Trop rarement, la prise en compte de l’environnement géographique régional, voire international apparaît, si ce n’est pour se focaliser sur des discours vus et revus (ex : charges sociales, tourisme sexuel qui serait la raison pour laquelle certaines îles plairaient autant…) en omettant d’autres réalités. Il ne s’agit pas nécessairement de copier ce qui se passe ailleurs, mais de voir dans quelle mesure il est possible de s’en inspirer pour le mieux, ou au contraire, d’exporter des pratiques locales ! Un exemple concret : la réalité virtuelle est une des tendances qui, si l’on en croit les experts, pourrait être clé pour le secteur touristique. Peut-être qu’il faudrait, pour les acteurs locaux, envisager d’intégrer cette technologie ?

Au lancement de VTA en 2010, les premiers mois n’étaient consacrés qu’à la Martinique. Et pour cause, c’était le sujet principal de mon mémoire de fin d’études. Rapidement, la nécessité d’élargir au moins à la Guadeloupe s’est fait sentir, l’objectif étant de pouvoir couvrir plusieurs îles de la Caraïbe. Cela nécessite de laisser tomber des oeillères et de changer de perspective.

Ce schéma de pensée isole les Antilles Françaises. Résultat : nombreux sont ceux qui les considèrent comme une entité séparée du reste de la Caraïbe.

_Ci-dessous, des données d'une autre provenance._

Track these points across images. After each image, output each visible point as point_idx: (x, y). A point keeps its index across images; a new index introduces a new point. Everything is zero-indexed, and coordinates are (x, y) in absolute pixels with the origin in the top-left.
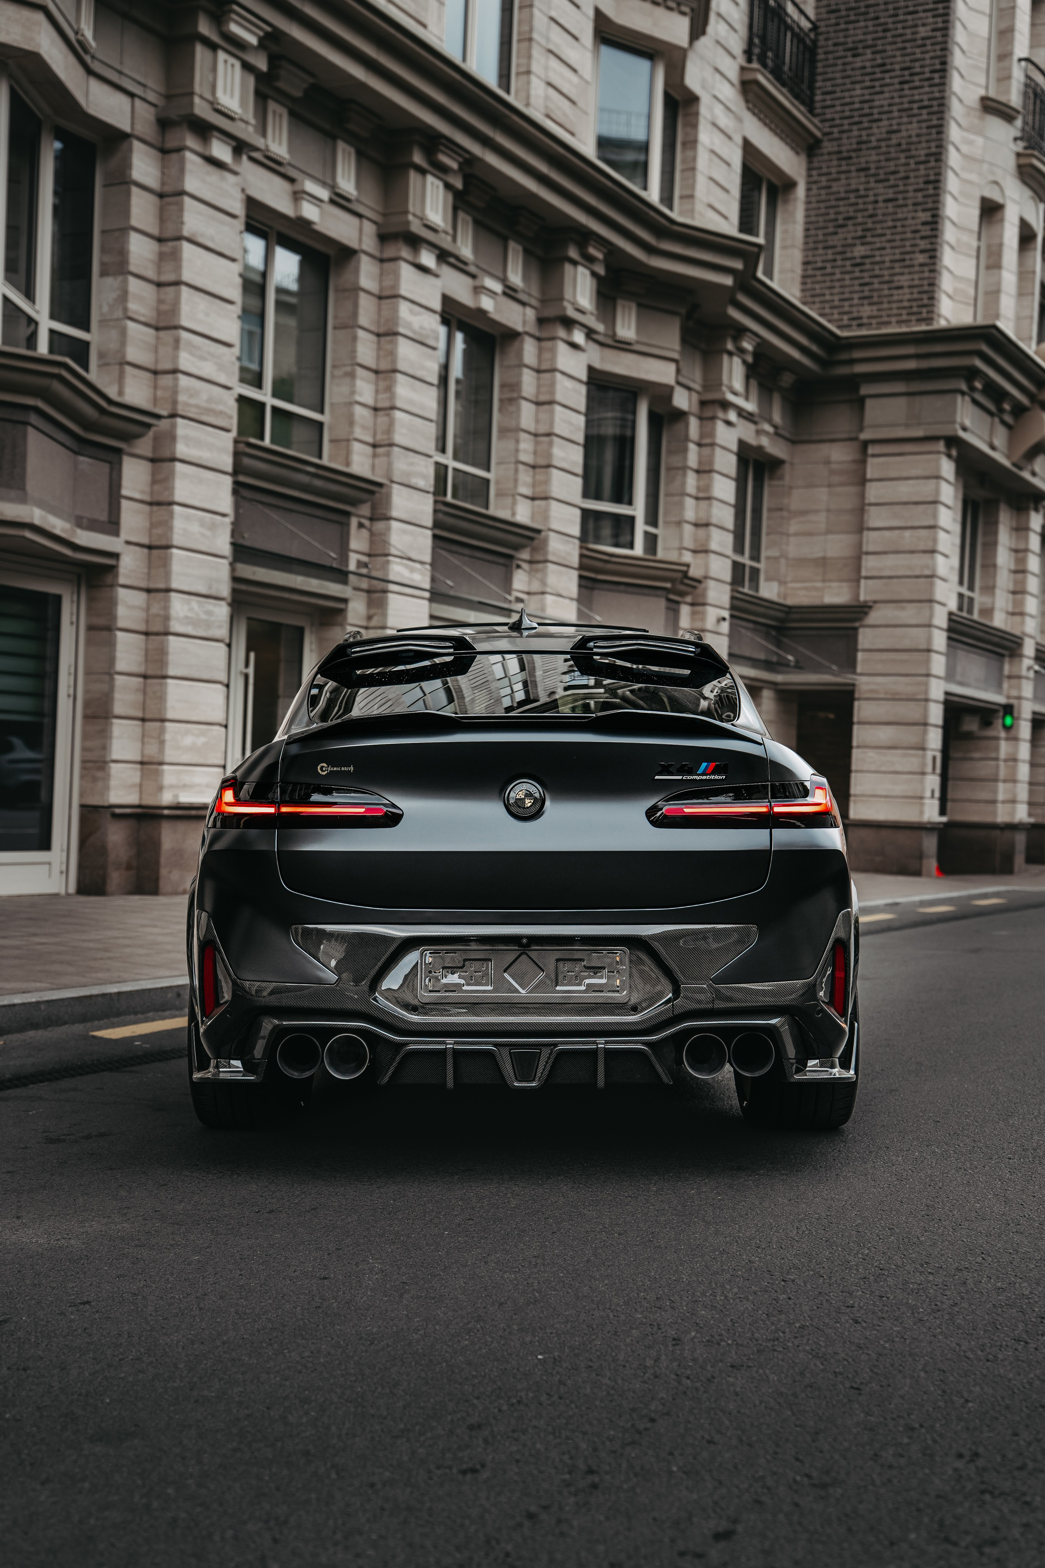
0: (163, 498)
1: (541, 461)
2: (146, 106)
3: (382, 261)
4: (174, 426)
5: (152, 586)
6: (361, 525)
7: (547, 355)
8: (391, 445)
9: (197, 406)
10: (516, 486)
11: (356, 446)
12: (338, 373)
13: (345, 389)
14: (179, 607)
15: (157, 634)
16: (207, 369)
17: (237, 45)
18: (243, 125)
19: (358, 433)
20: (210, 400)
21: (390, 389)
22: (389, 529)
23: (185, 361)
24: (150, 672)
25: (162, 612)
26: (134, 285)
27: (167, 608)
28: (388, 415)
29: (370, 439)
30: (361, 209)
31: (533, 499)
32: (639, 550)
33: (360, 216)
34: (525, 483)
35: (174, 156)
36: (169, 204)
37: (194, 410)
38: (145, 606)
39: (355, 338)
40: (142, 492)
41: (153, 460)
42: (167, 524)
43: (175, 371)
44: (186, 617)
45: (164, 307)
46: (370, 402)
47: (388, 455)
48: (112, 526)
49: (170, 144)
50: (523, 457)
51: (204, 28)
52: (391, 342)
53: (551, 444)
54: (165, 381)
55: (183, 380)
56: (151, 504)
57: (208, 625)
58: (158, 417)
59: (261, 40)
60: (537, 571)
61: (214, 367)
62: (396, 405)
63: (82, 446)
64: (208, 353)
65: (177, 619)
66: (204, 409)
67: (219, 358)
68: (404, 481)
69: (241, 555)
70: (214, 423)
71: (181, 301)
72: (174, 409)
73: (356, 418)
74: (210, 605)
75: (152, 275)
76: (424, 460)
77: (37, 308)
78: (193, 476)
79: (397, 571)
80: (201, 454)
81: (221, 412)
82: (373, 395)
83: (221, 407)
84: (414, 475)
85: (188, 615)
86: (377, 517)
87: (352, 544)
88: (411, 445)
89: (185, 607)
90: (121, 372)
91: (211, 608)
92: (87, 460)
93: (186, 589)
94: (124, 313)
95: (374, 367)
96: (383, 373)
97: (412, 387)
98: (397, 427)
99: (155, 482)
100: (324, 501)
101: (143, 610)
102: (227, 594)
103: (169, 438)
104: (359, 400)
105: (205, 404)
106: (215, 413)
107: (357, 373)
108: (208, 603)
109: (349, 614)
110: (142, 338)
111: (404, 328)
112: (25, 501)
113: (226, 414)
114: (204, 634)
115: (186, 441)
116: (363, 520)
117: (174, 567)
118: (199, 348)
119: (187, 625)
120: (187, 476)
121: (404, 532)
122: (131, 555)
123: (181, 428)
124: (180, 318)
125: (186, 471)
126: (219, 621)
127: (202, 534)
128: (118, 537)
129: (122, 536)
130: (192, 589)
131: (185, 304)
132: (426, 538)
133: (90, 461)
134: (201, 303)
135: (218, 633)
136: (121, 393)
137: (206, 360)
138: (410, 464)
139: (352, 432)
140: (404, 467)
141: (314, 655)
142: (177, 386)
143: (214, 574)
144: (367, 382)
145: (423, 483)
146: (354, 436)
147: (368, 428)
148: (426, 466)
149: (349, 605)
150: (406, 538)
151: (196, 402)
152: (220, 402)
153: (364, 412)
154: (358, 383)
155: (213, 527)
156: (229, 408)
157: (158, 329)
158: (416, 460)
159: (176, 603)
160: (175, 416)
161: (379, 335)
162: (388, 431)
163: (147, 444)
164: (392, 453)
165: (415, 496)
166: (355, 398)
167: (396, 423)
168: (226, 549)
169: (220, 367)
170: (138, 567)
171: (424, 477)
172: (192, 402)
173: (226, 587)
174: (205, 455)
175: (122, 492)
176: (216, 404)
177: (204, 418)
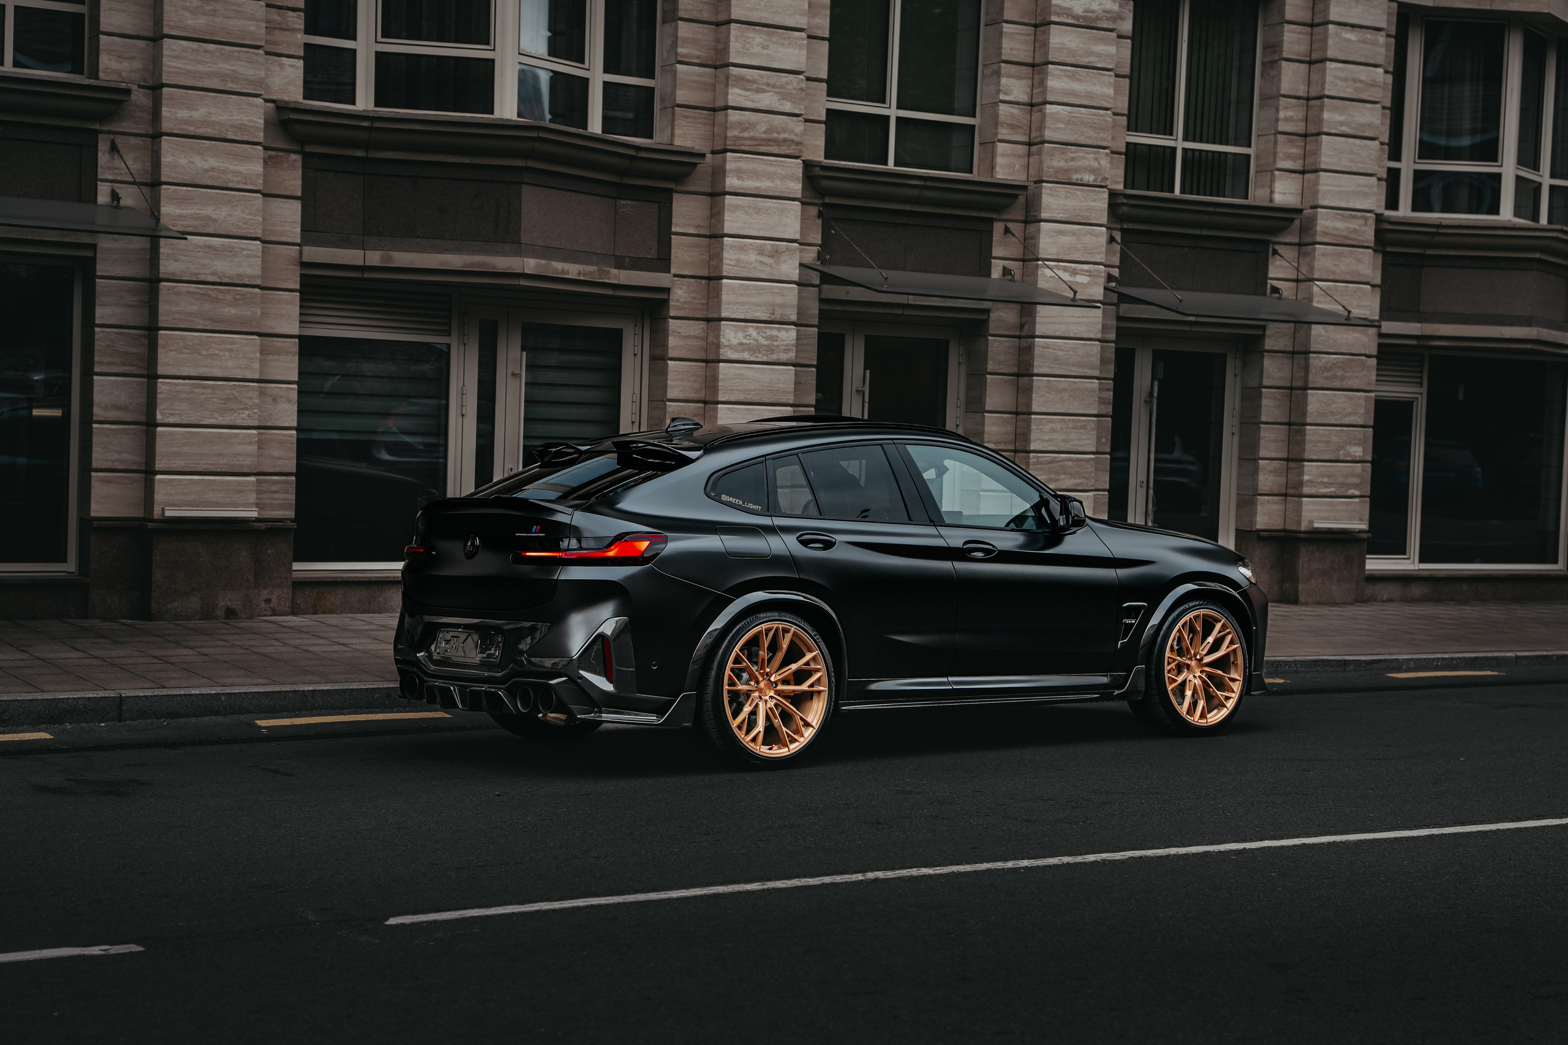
0: (716, 232)
1: (1312, 129)
4: (725, 161)
5: (710, 316)
6: (1007, 231)
7: (1319, 7)
8: (1043, 142)
9: (752, 138)
10: (1275, 162)
11: (1001, 147)
12: (988, 72)
13: (992, 89)
14: (731, 336)
15: (713, 361)
16: (766, 100)
19: (1003, 133)
20: (770, 130)
21: (1042, 83)
22: (1039, 231)
23: (736, 96)
24: (708, 399)
25: (715, 341)
26: (684, 28)
27: (718, 337)
29: (1025, 139)
31: (1303, 172)
32: (1507, 213)
34: (1287, 156)
37: (749, 142)
38: (703, 335)
39: (1001, 34)
40: (698, 226)
41: (711, 195)
42: (716, 256)
43: (727, 108)
44: (741, 344)
45: (720, 46)
46: (1024, 98)
47: (1039, 153)
48: (662, 262)
50: (1282, 127)
52: (1044, 32)
53: (1322, 108)
54: (719, 117)
55: (733, 116)
56: (710, 237)
57: (771, 350)
58: (703, 155)
60: (1306, 254)
61: (776, 97)
62: (1050, 98)
63: (622, 191)
64: (768, 84)
65: (730, 346)
66: (763, 140)
67: (781, 87)
68: (1061, 178)
69: (827, 278)
70: (776, 151)
71: (732, 39)
72: (725, 145)
73: (1001, 118)
74: (773, 331)
75: (706, 16)
76: (1094, 153)
77: (586, 66)
78: (749, 207)
79: (1047, 277)
80: (758, 184)
81: (785, 140)
82: (1029, 90)
83: (786, 136)
84: (1077, 170)
85: (745, 341)
86: (1029, 219)
87: (997, 251)
88: (1071, 139)
89: (740, 335)
90: (673, 115)
91: (774, 333)
92: (629, 202)
93: (742, 317)
94: (676, 58)
95: (1030, 60)
96: (1038, 65)
97: (1073, 77)
98: (1049, 122)
99: (712, 216)
100: (947, 211)
101: (702, 339)
102: (794, 318)
103: (719, 172)
104: (1007, 98)
105: (763, 136)
106: (777, 142)
107: (1003, 71)
108: (770, 328)
109: (991, 324)
110: (694, 78)
111: (1058, 15)
112: (519, 253)
113: (792, 141)
114: (765, 359)
115: (739, 173)
116: (1010, 225)
117: (725, 297)
118: (754, 82)
119: (743, 351)
120: (737, 207)
121: (1061, 233)
122: (684, 288)
123: (732, 161)
124: (732, 55)
125: (739, 203)
126: (788, 345)
127: (761, 262)
128: (669, 271)
129: (673, 271)
130: (749, 316)
131: (736, 41)
132: (1097, 236)
133: (634, 203)
134: (757, 38)
135: (784, 357)
136: (673, 135)
137: (764, 91)
138: (1073, 159)
139: (997, 134)
140: (1062, 164)
141: (963, 368)
142: (726, 122)
143: (779, 300)
144: (1018, 78)
145: (1092, 178)
146: (1000, 137)
147: (1019, 127)
148: (1096, 159)
149: (991, 315)
150: (1065, 240)
151: (752, 134)
152: (785, 130)
153: (1015, 111)
154: (1004, 81)
155: (776, 254)
156: (796, 135)
157: (716, 67)
158: (1082, 155)
159: (728, 331)
160: (725, 151)
161: (1036, 26)
162: (1041, 128)
163: (700, 181)
164: (1045, 150)
165: (1079, 193)
166: (1002, 97)
167: (1048, 119)
168: (794, 273)
169: (784, 96)
170: (693, 298)
171: (1092, 171)
172: (746, 135)
173: (795, 311)
174: (764, 185)
175: (674, 229)
176: (778, 133)
177: (763, 149)
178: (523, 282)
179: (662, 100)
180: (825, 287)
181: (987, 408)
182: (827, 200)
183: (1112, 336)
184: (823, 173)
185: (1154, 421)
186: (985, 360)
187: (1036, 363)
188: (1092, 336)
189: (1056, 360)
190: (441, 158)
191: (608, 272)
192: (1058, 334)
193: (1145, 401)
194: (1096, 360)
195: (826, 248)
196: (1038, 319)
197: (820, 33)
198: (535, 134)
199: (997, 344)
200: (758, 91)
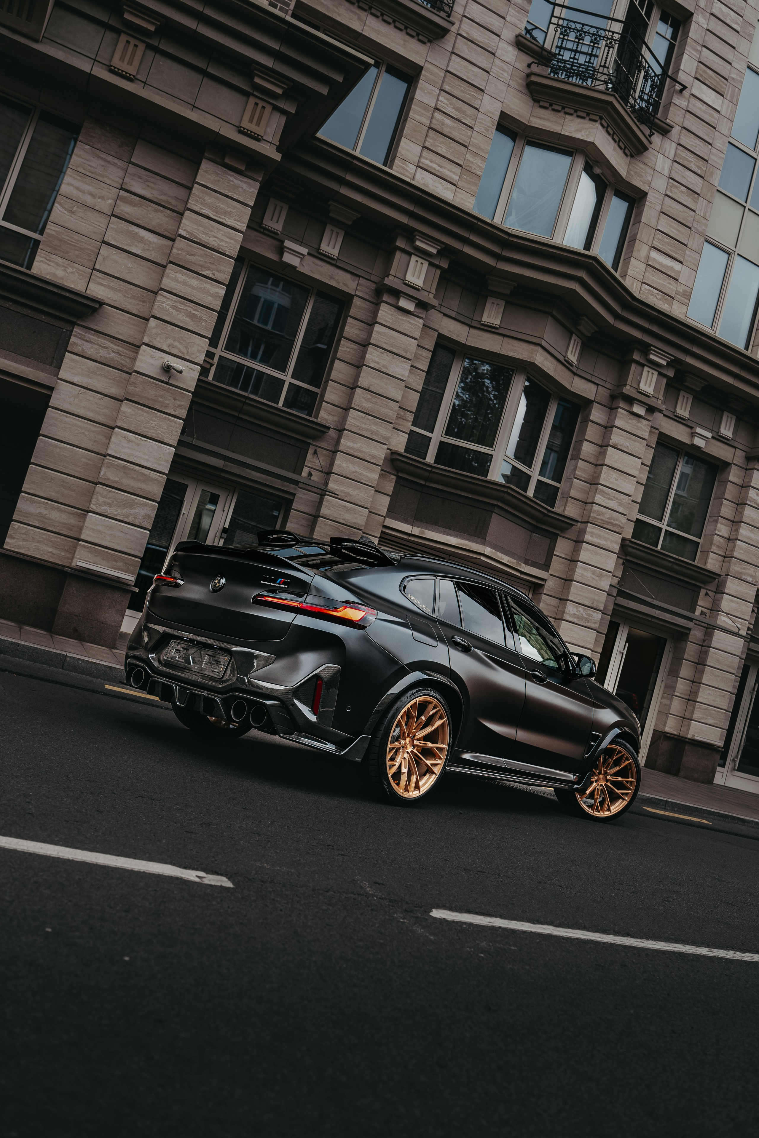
0: (575, 559)
2: (605, 389)
3: (746, 470)
4: (587, 527)
5: (562, 597)
6: (707, 594)
8: (732, 557)
9: (602, 520)
11: (711, 555)
12: (711, 520)
13: (712, 528)
14: (571, 609)
15: (559, 619)
16: (612, 504)
17: (655, 365)
18: (655, 400)
19: (714, 548)
20: (611, 518)
21: (737, 530)
22: (722, 598)
23: (599, 499)
25: (563, 610)
26: (581, 464)
27: (564, 608)
28: (734, 543)
29: (723, 554)
30: (736, 444)
33: (735, 448)
35: (614, 411)
36: (608, 431)
37: (600, 521)
38: (557, 606)
39: (722, 504)
40: (566, 554)
41: (576, 542)
42: (573, 570)
43: (593, 503)
44: (575, 614)
45: (595, 475)
46: (726, 535)
47: (729, 562)
48: (546, 566)
49: (614, 406)
51: (636, 356)
52: (742, 508)
54: (588, 507)
55: (596, 508)
56: (571, 561)
57: (588, 620)
58: (577, 521)
59: (668, 363)
61: (617, 504)
62: (739, 538)
63: (535, 529)
64: (614, 497)
65: (569, 614)
66: (606, 522)
67: (620, 500)
68: (737, 576)
69: (621, 593)
70: (611, 529)
71: (603, 472)
72: (588, 519)
73: (714, 542)
74: (591, 612)
75: (592, 460)
76: (754, 568)
77: (532, 470)
78: (593, 551)
79: (723, 620)
80: (600, 541)
81: (616, 525)
82: (729, 532)
83: (617, 522)
84: (745, 574)
85: (576, 613)
86: (717, 591)
87: (700, 602)
88: (745, 559)
89: (575, 610)
90: (567, 501)
91: (591, 613)
92: (537, 535)
93: (578, 601)
94: (574, 476)
95: (732, 519)
96: (736, 522)
97: (751, 531)
98: (737, 548)
99: (574, 551)
100: (682, 578)
101: (556, 607)
102: (602, 608)
103: (583, 532)
104: (719, 533)
105: (607, 520)
106: (612, 524)
107: (719, 520)
108: (590, 610)
109: (690, 636)
110: (580, 487)
111: (750, 501)
112: (483, 544)
113: (619, 526)
114: (584, 624)
115: (592, 534)
116: (708, 592)
117: (572, 590)
118: (608, 494)
119: (575, 618)
120: (587, 550)
121: (732, 601)
122: (553, 581)
123: (590, 528)
124: (601, 480)
125: (589, 548)
126: (596, 620)
127: (593, 578)
128: (548, 572)
129: (550, 572)
130: (581, 602)
131: (605, 474)
132: (748, 607)
133: (540, 536)
134: (614, 475)
135: (593, 626)
136: (564, 510)
137: (612, 500)
138: (744, 568)
139: (711, 548)
140: (739, 569)
141: (671, 654)
142: (591, 509)
143: (597, 598)
144: (725, 525)
145: (751, 579)
146: (712, 550)
147: (722, 548)
148: (755, 571)
149: (691, 632)
150: (734, 605)
151: (602, 518)
152: (617, 520)
153: (721, 540)
154: (719, 525)
155: (600, 576)
156: (622, 523)
157: (591, 484)
158: (749, 568)
159: (570, 607)
160: (588, 522)
161: (738, 504)
162: (733, 550)
163: (571, 533)
164: (733, 561)
165: (744, 585)
166: (717, 532)
167: (737, 547)
168: (607, 588)
169: (620, 504)
170: (556, 587)
171: (752, 576)
172: (599, 517)
173: (603, 605)
174: (602, 543)
175: (555, 553)
176: (614, 520)
177: (605, 526)
178: (482, 558)
179: (562, 494)
180: (618, 598)
181: (680, 676)
182: (628, 558)
183: (744, 657)
184: (630, 544)
185: (753, 702)
186: (684, 652)
187: (708, 660)
188: (737, 654)
189: (718, 661)
190: (459, 492)
191: (520, 565)
192: (721, 649)
193: (750, 692)
194: (736, 666)
195: (622, 579)
196: (713, 639)
197: (641, 482)
198: (506, 490)
199: (691, 646)
200: (609, 499)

Dommage.

Au quotidien, j’encourage les acteurs avec lesquels j’échange à penser 360° et glo-cal : ancrés dans leur environnement tout en ayant la capacité à scruter ce qui se passe ailleurs. Si vous faites de la location de voitures en Guadeloupe, alors intéressez-vous à la mobilité au sens large et pas uniquement en Grande-Terre et en Basse-Terre ! Si vous tenez un restaurant à Saint-Martin, regardez ce qui se passe dans le reste de la Caraïbe, aux Etats-Unis, au Brésil en matière de restauration.

Ô diversification !

Deux entreprises viennent à l’esprit pour illustrer la nécessité d’élargir la perspective de certains acteurs du tourisme : Airbnb et Uber. Ces exemples sont faciles et controversés mais ils ont le mérite d’être intéressants.

La plateforme de réservation d’hébergement entre particuliers s’est d’abord positionnée sur une clientèle loisirs. Elle est parvenue à séduire progressivement des voyageurs d’affaires et tisse maintenant des partenariats avec des acteurs établis dans ce domaine. De simple intermédiaire, elle a ensuite proposé aux hôtes de devenir des minis-guides locaux donc développement de la gamme de services. Récemment, ils ont annoncé débuter la construction de leurs premiers établissements. En termes géographiques, Airbnb a peut-être débuté dans la Silicon Valley, mais son empreinte est aujourd’hui mondiale.

Uber, de son côté, a débuté avec des chauffeurs de voitures noires. C’était ce qui venait à l’esprit quand on pensait Uber, n’est-ce pas ? Aujourd’hui, il en existe des noires, des grises, des blanches etc… Leur offre de services s’est également diversifiée avec le transport partagé, UberEATS etc….

Bien sûr, toutes les entreprises n’ont pas vocation ou envie d’être des acteurs mondiaux. D’ailleurs, à VTA Magazine, nous n’en avons pas l’ambition. Mais avoir la capacité d’aller au-delà de son activité directe, de regarder plus loin que les frontières géographiques, de sortir des carcans doit relever d’une volonté délibérée. Cela doit être une posture. Une culture individuelle et collective. Et VTA Magazine jouera son rôle.